The fundamental difference is source independence. It doesn't matter where the data is, as long as someone has it pinned, you'll be able to access it.
That indeed is a fundamental difference. But on second thought I got confused. Source independence, content addressable are nice and all, but we don't build static websites that always have same hashes; "Ubuntu Server 18.04.1 ISO" could be ipfs://<static_hash>, but even "latest Ubuntu Server 18.04.x ISO" couldn't be that. You still need to query the origin server (or client, whatever you call it), the central authority, to get those addresses. So, frequently changing websites/webapps don't benefit from this; they may even be penalized by the overhead. Only aggressively cacheable objects could benefit, but the vast majority of those probably won't be popular enough to be cached/pinned by peers anyway, so you still end up getting whatever you need from the origin server (or paid CDNs).

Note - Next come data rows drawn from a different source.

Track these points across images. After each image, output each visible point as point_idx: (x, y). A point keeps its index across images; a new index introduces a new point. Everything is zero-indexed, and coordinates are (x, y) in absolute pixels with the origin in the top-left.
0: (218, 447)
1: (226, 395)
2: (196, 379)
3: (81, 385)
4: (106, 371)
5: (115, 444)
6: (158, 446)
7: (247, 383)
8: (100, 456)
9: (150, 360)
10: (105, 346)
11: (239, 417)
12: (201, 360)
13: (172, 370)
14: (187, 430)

Btw, I skimmed through Beaker docs, and it seems they resolve names through DNS (what else can they do) and even use HTTP for discovery.

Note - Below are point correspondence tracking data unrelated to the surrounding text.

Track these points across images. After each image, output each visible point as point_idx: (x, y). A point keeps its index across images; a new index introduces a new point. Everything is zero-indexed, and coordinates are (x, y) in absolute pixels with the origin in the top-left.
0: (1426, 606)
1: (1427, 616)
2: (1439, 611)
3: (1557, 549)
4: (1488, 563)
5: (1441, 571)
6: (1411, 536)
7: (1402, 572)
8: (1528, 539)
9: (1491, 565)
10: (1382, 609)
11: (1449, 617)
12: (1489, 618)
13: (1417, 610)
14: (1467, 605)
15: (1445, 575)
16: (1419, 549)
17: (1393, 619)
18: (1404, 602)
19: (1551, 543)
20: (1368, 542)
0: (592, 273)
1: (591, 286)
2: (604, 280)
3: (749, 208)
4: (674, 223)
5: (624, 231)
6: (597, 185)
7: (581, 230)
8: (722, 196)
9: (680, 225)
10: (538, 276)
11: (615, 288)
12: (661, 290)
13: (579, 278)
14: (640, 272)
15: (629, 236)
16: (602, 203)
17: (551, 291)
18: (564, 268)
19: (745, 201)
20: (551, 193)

I'd say that most websites are static enough to be pinned. With the others, the main problem is content determinism. If the same website renders differently on different platforms, they will have different hashes. The only reliable way to store them is in "unrendered" form. Which prevents the inclusion of external resources, something that most single-page interactive websites rely on.

Naming is a consensus problem. The key here is having the freedom of choice between trusted providers. The central source could be provided by a single cryptographic key, by many keys, m-of-n schemes or other arbitrary contracts, even in P2P form.

I'm really interested in what kind of user interfaces the Beaker people come up with when it comes to their "editable cloned websites" (forks).

Most websites; maybe.

Most popular websites; unlikely. Even HN isn't static enough to be pinned considering there is a new comment about once a minute or so.

What is pinned would be the content that doesn't change. It may mean the site architecture would need to be changed to accommodate one of these decentralized models.
Just want to point out that Beaker uses dat, not ipfs, so its sites are pubkey-addressed and therefore mutable.
You are right, a p2p web wont solve the barrier to entry, but web hosting costs $20 a year, so its not much of a barrier.

The real cost is scale, $20 year will cover a few thousand users but if you want googles scale it will cost you in bandwidth and complexity. p2p like torrents radically reduces the cost of bandwidth by distributing it, but more importantly it reduces complexity by standardising it.

Once the complexity is standardised budget web hosting can provide google scale for dirt cheap, and there are millions of budget hosting companies too many to shutdown them all giving you censorship resistance.